Don’t. For most part, weight loss and diet culture is bullshit at best and deadly at worst.
It takes a deficit of about 3500 calories to lose 1lb. Let’s say you stop eating at all for those 60 days. Assuming you burn 2500 calories a day idle, then after 60 days you’d have burned 150,000 calories, which would lose you ~43 lbs. Also your metabolism would slow down if you stopped eating and would make you lose less.
I don’t think it’s possible without some kind of surgery, but that violates your requirement of not spending a lot.
That sentence makes no sense. Figure out the amount you would need to eat and work out to MAINTAIN your desired weight and start doing that. Let it take however long it takes, then keep doing that to maintain, or tweak it to improve.
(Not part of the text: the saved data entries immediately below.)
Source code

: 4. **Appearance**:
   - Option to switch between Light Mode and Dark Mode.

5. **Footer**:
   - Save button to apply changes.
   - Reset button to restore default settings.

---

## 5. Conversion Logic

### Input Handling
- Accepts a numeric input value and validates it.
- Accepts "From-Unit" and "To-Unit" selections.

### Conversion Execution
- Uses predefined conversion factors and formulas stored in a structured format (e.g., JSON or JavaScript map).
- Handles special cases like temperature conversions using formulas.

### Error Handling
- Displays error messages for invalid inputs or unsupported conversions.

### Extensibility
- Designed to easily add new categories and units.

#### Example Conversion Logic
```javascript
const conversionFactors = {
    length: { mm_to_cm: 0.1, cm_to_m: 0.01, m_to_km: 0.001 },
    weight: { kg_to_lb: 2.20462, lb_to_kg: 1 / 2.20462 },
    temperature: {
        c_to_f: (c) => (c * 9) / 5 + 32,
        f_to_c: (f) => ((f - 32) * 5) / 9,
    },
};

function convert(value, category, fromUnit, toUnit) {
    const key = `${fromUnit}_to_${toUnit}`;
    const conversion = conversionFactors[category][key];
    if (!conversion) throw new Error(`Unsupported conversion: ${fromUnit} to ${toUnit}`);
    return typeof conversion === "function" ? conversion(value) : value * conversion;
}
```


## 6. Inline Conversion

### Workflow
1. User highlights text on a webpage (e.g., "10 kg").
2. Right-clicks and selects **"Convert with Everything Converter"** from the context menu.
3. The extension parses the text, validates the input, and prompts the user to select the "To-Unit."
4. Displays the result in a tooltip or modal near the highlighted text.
50lb in 2 months sounds dangerous as fuck. You could stop eating and probably lose that much, fuck up your metabolism, and immediately gain it back without even eating as much as you did before.
50lbs is an unhealthy goal. Both for your mentality and for your body. Health recommendations put about 2lbs a week as the upper limit on weight loss without health issues. Even people who are on weight loss programs and injections are told to stick to this amount as best they can.
As someone who lost 50lbs last year I get the urge to just “get it done” trust me. But it won’t help long term. Pick a routine, watch your calories, and stick with it. Success comes from progress, not quick fixes.
And if you want my secret tip, you’re gonna be hungry, but when you do eat, shrink your serving sizes, and wait. If you’re eating don’t make a whole meal (ex. Two pb&js, chips, and fruit) make a serving (one sandwich, or just the fruit, or a measured serving of chips, don’t just eat out of the bag), eat that and some water, and give it time. You won’t be “full” but the hunger will go away and you can keep going.
Chop an arm?
It’s technically possible by water fasting for 2 months, but that is pretty dangerous for so long and you would need a strict vitamin and salt intake to even have a chance of doing it safely.
Definitely not a good idea, certainly not without doctor supervision.
You don’t. If you’re serious about weight loss you need to commit long term.
Pick up a 1lb bottle of water and drop it once a day, every day, for 50 days.
You might be able to take a few days off, since you have more time remaining.
IDK man if I lost 50 lbs of stuff out of my body, I’d probably be in the ICU.